Magnetism in the 2D Limit and Interface Superconductivity in Metal-Insulator La(2-x)Sr(x)CuO(4) Superlattices

TL;DR

This study investigates the magnetic properties of ultra-thin La(2)CuO(4) layers in superlattices, revealing antiferromagnetic order in thicker layers and a quantum-fluctuation-dominated magnetic state in thinner layers, coexisting near superconducting layers.

Contribution

It demonstrates the existence of a magnetic state in ultra-thin La(2)CuO(4) layers and its coexistence with superconductivity in a superlattice structure, using muon spin rotation measurements.

Findings

Antiferromagnetic order in layers thicker than 5 CuO(2) units.

Breakdown of long-range order and emergence of quantum-fluctuation-dominated magnetic state in thinner layers.

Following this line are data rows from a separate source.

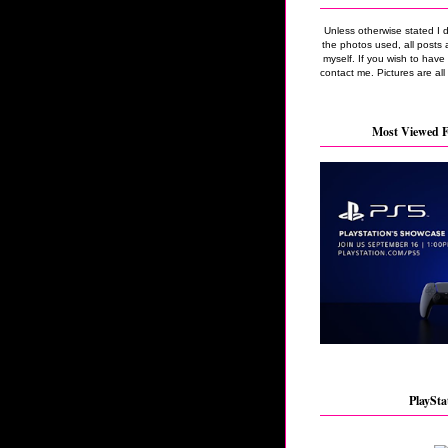
Unless otherwise stated I 
the photos used, all posts 
myself. If you wish to hav
contact me. Pictures are all
Most Viewed F
PlaySta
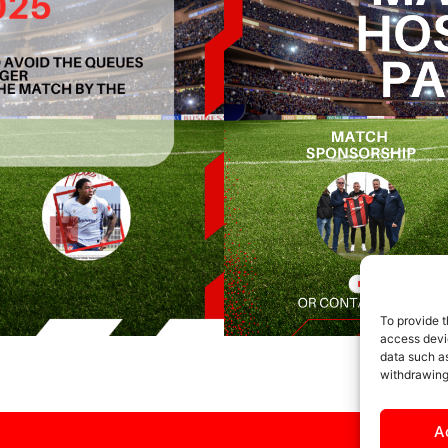
To provide t
access devic
data such as
withdrawing
A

Magnetic state exists close to superconducting layers without transmitting supercurrents.

Abstract

We show, by means of low-energy muon spin rotation measurements, that few-unit-cells thick La(2)CuO(4) layers synthesized digitally by molecular beam epitaxy synthesis are antiferromagnetically ordered. Below a thickness of about 5 CuO(2) layers the long-range ordered state breaks down, and a magnetic state appears with enhanced quantum fluctuations and a reduced spin stiffness. This magnetic state can exist in close proximity (few Angstrom) to high-temperature superconducting layers, without transmitting supercurrents.